イーミルとイザベラのすべての歌唱がスウェーデン語だったことを含めて、このビッグ・バンド・プロジェクトが、今後どのように発展するのか注視したい。
■Emil Fredberg(cond,vo) Isabella Lundgren(vo) Elin Andersson, Marten Lundgren, Jocke Wickstrom, Maria Shaik(tp) Karin Hammar, Ebba Asman, Agnes Darelid(tb) Ingrid Utne(btb) Julia Strzalek, Karolina Almgren, Karl-Martin Almqvist, Emma Josefsson, Fredrik Lindborg(sax) Jesse Emmoth(p) Charlotta Andersson(g) Gabriel Waite(b) Cornelia Nilsson(ds)
3日目21:00開演のステージは、Jan Lundgren and Georg Riedel “Lockrop”。スウェーデンを代表するピアニストとベーシストは親子ほどの年齢差があるが、デュオで出演。リーデルは1934年にチェコで生まれ、4歳でスウェーデンに移住。60年を超えるキャリアにあって、ヤン・ヨハンソン(p)がジャズと伝統音楽を融合した歴史的名作『Jazz På Svenska』(1962~63年録音)でデュオを演じたことで、同国ジャズ史にその名を刻むレジェンドだ。ラングレンとはデュオ作『Locklop』(2005年録音、Gemini)を発表した実績があり、当日の最終ステージを迎えた。セットリストは同作収録曲の他、ラングレンの自作曲およびリーデル(作曲)と児童書作家アストリッド・リンドグレーンの共作がアナウンスされた。

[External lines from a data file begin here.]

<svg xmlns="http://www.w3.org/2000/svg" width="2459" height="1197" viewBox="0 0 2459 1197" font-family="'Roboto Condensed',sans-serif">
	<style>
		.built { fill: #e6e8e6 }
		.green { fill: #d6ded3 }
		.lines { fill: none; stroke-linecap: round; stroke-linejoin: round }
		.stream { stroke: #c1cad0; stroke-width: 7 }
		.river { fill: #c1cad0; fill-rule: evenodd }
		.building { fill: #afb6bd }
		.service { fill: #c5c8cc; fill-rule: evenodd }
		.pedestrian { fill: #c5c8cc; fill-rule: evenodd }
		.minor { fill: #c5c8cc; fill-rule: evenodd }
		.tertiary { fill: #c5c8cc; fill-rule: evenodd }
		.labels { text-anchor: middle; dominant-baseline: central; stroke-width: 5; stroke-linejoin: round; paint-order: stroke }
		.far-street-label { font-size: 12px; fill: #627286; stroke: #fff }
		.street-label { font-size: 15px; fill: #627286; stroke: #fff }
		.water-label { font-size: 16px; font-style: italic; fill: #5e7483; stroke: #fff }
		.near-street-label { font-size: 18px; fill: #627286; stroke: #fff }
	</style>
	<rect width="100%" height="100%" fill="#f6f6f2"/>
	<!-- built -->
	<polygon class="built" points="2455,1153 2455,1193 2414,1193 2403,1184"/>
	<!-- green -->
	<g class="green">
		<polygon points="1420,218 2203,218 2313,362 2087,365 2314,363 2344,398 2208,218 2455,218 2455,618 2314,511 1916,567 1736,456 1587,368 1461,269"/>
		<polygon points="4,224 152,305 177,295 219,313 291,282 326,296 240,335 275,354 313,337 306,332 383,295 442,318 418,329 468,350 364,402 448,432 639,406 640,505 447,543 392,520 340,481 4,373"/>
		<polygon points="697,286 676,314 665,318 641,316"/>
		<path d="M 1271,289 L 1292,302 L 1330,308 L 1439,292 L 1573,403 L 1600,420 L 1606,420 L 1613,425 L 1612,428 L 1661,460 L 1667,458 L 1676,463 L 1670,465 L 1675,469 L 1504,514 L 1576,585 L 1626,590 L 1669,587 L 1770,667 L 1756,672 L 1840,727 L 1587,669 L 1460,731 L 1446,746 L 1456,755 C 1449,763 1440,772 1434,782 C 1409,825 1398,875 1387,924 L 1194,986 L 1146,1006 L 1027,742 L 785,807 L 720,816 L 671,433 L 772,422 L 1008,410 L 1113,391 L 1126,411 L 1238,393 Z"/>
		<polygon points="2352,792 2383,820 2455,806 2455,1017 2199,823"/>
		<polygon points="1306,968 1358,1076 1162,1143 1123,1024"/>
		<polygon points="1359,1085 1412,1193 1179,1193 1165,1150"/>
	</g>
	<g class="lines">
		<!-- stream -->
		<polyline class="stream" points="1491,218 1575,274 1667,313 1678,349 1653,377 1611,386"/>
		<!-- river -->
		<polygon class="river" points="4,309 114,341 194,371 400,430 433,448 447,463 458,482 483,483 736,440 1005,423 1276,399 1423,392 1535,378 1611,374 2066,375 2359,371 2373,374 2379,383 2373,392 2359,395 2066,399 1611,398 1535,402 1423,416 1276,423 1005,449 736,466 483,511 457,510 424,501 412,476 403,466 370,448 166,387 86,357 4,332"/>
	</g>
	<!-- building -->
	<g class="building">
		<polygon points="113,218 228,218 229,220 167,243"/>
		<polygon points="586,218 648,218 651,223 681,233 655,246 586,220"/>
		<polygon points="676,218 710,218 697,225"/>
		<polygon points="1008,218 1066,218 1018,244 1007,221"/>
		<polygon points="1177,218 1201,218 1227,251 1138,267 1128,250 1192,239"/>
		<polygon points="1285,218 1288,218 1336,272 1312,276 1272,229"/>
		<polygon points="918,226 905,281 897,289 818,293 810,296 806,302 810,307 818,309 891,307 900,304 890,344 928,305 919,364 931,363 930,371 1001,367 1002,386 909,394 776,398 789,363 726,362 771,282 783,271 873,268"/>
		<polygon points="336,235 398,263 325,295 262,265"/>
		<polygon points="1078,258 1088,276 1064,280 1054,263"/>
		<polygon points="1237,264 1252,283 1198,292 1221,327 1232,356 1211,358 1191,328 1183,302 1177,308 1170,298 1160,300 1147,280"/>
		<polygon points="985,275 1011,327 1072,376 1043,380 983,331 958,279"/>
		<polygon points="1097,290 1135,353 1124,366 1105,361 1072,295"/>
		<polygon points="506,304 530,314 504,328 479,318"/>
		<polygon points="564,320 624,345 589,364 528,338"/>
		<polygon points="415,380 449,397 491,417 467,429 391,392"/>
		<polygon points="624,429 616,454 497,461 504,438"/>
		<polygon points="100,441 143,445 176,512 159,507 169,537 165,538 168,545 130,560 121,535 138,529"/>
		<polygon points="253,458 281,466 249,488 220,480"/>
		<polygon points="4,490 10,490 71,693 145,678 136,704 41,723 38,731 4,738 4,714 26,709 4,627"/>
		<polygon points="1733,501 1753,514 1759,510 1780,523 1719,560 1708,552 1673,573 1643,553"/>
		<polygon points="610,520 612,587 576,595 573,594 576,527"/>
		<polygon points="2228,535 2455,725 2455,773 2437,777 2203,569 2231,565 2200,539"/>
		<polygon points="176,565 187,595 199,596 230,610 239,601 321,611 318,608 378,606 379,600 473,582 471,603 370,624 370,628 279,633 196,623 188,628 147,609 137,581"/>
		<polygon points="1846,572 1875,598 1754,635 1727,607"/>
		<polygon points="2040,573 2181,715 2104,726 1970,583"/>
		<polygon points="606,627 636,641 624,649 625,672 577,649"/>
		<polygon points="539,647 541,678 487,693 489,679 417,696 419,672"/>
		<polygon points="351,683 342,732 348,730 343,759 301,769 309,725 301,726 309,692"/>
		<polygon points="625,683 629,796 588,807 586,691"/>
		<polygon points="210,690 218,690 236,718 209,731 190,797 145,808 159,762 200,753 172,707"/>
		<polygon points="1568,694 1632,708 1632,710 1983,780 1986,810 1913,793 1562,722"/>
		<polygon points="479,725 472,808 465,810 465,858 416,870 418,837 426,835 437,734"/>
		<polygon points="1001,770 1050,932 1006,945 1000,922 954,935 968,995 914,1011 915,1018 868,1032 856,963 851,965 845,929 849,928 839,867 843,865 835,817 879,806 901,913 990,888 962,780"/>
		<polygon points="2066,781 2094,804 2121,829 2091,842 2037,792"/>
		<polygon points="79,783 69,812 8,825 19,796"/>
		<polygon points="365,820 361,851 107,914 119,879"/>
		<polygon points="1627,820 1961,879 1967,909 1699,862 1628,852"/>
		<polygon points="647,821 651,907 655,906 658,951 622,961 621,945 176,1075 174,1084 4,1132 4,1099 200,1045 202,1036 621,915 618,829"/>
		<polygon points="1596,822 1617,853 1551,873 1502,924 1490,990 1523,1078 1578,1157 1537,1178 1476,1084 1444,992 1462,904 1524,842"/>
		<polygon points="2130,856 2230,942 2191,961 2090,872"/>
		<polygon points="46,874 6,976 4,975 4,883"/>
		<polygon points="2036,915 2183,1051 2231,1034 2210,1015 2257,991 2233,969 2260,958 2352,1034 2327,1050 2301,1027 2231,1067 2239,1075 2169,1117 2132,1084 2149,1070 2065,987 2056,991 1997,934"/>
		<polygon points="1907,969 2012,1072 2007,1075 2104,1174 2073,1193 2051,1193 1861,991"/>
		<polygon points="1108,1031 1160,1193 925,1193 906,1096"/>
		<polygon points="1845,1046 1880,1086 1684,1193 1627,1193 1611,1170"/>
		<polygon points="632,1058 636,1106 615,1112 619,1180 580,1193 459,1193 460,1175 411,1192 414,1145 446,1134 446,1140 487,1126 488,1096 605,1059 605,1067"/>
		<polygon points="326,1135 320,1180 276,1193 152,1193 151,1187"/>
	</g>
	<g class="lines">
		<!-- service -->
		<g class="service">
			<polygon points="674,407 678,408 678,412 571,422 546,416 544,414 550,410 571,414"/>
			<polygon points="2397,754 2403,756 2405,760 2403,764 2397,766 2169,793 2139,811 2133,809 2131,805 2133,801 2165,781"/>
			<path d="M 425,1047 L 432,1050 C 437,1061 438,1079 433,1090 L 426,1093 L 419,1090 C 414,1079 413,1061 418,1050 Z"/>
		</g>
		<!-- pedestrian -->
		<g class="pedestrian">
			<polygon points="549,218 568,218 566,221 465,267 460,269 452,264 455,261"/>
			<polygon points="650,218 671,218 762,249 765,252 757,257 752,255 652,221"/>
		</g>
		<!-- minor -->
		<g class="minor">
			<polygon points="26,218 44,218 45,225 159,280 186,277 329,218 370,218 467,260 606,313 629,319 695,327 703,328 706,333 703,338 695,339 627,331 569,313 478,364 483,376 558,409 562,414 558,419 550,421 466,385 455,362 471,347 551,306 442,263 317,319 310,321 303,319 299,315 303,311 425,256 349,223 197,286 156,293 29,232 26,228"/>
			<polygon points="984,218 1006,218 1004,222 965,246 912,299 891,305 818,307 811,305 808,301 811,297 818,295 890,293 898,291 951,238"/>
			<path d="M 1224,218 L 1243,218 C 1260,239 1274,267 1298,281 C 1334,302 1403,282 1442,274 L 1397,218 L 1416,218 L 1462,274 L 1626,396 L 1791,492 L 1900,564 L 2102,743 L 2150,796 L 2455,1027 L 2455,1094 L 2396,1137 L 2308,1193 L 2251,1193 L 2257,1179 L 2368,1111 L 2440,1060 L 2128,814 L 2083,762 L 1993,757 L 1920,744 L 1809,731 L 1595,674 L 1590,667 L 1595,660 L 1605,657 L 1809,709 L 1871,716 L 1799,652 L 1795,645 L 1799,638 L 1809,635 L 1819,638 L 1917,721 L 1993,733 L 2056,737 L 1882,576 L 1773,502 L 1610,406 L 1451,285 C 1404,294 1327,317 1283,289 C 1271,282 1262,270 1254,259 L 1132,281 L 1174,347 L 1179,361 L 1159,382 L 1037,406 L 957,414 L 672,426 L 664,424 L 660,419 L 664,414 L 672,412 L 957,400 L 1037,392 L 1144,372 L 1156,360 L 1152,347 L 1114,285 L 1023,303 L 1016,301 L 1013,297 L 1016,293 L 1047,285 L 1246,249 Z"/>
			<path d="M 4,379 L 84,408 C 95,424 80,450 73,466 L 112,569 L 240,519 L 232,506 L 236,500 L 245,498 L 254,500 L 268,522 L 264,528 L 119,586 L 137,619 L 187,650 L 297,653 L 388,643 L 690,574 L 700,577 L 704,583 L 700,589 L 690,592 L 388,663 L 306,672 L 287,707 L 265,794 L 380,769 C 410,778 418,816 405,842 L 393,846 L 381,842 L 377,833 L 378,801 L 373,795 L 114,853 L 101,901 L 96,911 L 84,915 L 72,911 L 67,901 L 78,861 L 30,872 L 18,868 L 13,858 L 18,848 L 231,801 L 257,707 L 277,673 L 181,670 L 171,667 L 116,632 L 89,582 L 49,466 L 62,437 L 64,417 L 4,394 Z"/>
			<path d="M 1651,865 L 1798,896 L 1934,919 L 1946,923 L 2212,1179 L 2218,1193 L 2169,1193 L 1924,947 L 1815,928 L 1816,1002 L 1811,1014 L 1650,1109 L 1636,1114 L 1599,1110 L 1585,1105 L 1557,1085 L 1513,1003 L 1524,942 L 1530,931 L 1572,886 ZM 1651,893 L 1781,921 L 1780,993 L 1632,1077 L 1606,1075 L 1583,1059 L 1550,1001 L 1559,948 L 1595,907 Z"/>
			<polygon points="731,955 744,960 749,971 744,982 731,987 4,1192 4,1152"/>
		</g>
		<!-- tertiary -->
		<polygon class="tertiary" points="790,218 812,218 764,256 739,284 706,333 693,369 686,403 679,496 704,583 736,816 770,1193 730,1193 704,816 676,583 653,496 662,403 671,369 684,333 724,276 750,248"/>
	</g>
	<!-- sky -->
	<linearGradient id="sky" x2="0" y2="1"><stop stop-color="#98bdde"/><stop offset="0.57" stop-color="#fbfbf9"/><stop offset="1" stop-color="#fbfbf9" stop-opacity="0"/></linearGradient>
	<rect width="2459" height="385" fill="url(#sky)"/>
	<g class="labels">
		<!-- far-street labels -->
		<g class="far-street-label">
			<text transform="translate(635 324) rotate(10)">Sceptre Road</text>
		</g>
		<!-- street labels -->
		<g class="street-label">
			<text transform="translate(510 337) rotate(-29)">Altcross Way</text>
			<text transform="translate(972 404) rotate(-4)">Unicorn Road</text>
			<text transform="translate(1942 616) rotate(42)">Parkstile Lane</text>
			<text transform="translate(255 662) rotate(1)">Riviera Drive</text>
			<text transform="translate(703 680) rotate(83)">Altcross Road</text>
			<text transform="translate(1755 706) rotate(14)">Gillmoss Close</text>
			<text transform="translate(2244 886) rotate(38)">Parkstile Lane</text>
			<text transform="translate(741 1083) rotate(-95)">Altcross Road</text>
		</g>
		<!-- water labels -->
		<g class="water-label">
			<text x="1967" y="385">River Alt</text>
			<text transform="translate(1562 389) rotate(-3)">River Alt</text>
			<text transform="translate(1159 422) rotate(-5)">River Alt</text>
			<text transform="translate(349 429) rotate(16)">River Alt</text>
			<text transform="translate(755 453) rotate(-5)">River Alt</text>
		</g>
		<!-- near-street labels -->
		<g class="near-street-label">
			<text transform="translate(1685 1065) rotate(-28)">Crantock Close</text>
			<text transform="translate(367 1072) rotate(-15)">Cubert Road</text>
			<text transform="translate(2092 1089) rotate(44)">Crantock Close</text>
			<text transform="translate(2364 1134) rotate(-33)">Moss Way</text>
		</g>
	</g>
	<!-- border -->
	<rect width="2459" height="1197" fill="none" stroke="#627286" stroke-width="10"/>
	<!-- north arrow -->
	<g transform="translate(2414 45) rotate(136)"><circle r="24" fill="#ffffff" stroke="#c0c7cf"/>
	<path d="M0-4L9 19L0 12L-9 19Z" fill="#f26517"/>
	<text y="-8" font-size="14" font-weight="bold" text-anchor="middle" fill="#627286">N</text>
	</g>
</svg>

ヤン・ヨハンソンを敬愛するラングレンは『Swedish Standards』(97年)と『Landscapes』(2003年、以上Sittel)で、母国の伝統音楽を取り入れたアルバムを制作しており、リーデルとのデュオ・ライヴは王道継承の点でもラングレンにとっての重要案件だったと想像できる。本編は予告された『Locklop』からの「Looking Back」「Too Soon」等の全12曲。その中で本ステージの収穫となったのが④「Blues For Jan Johansson」で、文字通りのブルージーな曲調で進行しながら、ユニゾンでピタリと落着する。二人に敬愛の念が共通する偉人へのトリビュート曲として収穫を得た。
ジャズとスウェーデン古謡の親和性を優美に明らかにしたデュオは、同時にラングレンの音楽性であるテンダー・サッドネスも表現。それは時代がどう変化しようとも、音楽リスナーに対して変わらない訴求力があることを証明したとも言える。『Locklop』が録音されたオスロ、レインボー・スタジオのオーナー・エンジニアであるヤン・エリック・コングスハウクが2019年に他界したことと、リーデルが87歳(ロン・カーターの3歳年長)で現役であることを合わせて、今ラングレンができるプロジェクトを実現したことに拍手を送りたい。